* _Excerpt to read_:

-- begin --

The most misunderstood and miscalculated cost of marketing to table games players is the cost associated with discounts offered on gambling loss (also known as rebate of loss). In most instances, the casino executive’s perception of discounting cost is lower than the actual cost. This shortcoming is primarily due to misinformation that is passed around the gaming industry, discounting’s association with player loss instead of theoretical win, and many executives’ inability to frame the logic behind the calculation of true discounting cost. In addition, the problem stems from the executive’s failure to take the three primary driving factors that influence loss discounting into consideration: house advantage, game volatility and hand decisions. In recent times, discounting has been used by knowledgeable players as a method of manipulating the casino’s marketing department into providing them with games where the tables are turned against the casino.
The promotional tool of discounting player loss started out innocently enough several decades ago as a method for motivating credit players to pay outstanding debt on markers. If a credit customer had not paid his casino-issued credit within 90 days, the casino credit department would offer to reduce the debt by 5 to 10 percent in order to recover monies owed. Money in the cage was better than money in a customer’s pocket, and since the customer had lost the money at the casino, the reduction was considered “incidental.” Of course the customer could count on his late payment, and discounted debt would be held against his credit history and any future credit extensions.

-- end --

* _Exercise tasks_:
**A.** In the passage on casino loss discounting, by how much would the casino credit department offer to reduce a credit customer's debt that remained unpaid after 90 days?
**B.** Continue the passage on casino loss discounting, beginning after its final sentence.
The lines that follow have no connection to the passage on casino loss discounting.

* _Supplied data_:
-- begin --

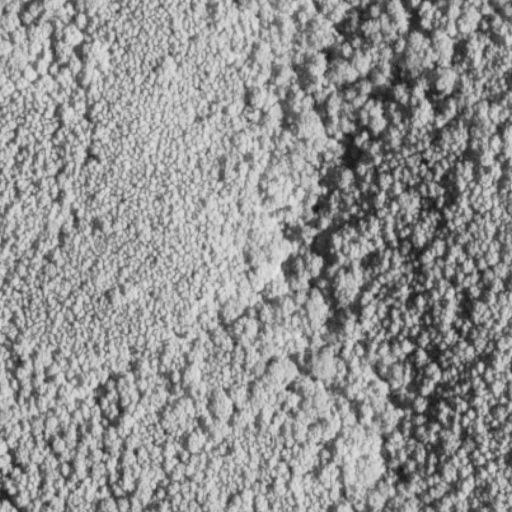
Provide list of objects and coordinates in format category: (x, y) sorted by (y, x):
road: (9, 498)
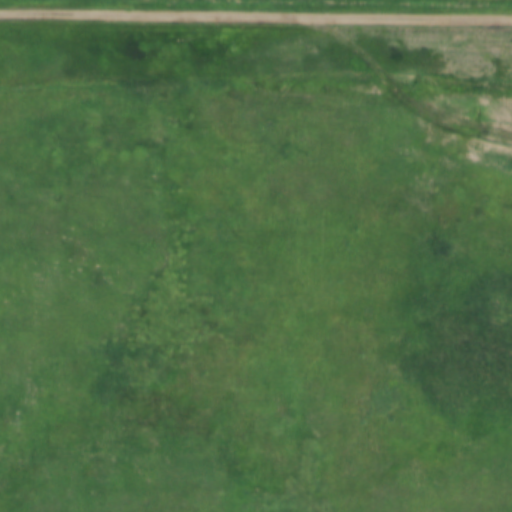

-- end --

* _Expected responses_:
**A.** By 5 to 10 percent.

**B.**
In the late ‘80s, when the very high-limit players began to appear on the gaming scene, casinos entered into a war to see who could attract the most “whales” to the casino. One method used to motivate high-limit customers into gracing you with their presence at your gaming tables was to promise them a percentage of forgiveness on credit or front money if they lost their entire credit line or deposit. At the end of play, marketing would receive upper management’s blessing to literally tear up a dollar amount of “markers” that had been issued to the customer when playing at the table. The amount of the “rebate” usually was limited to 5 percent, 10 percent at the most. It was also based on the customer’s time at the tables and his past customer playing history. Discounting loss had been turned from a method of debt collection into a promotional tool.
In recent times, marketing departments have turned up the heat on loss discounts. This is due to the expansion of casino gaming, and the competitive nature of the industry regarding higher-limit or VIP players. Today, it is highly likely to find discount of loss terms that exceed 10 percent (some as high as 20 percent), as well as discount structuring that allows the customer a loss discount, even though he has not lost the maximum extent of his credit line of front money. In addition, discounting is not used exclusively on a handful of VIP players. Many casinos structure for their high- and mid-range players. Due to the discount of loss morphing from debt collection to a marketing tool, the increase in competitiveness in the VIP player market, and marketing’s extended use of the program to a variety of players, the actual cost of discounting loss has become extremely blurred. In many instances, upper management understands that the cost is quite high, but when approached on this issue, they become uncomfortable. To remain competitive, they know that discounting keeps them in the ball game, and are reluctant to move away from this promotional strategy. In fact, many of these executive would prefer to turn a blind eye to the true cost. They just “don’t want to know.”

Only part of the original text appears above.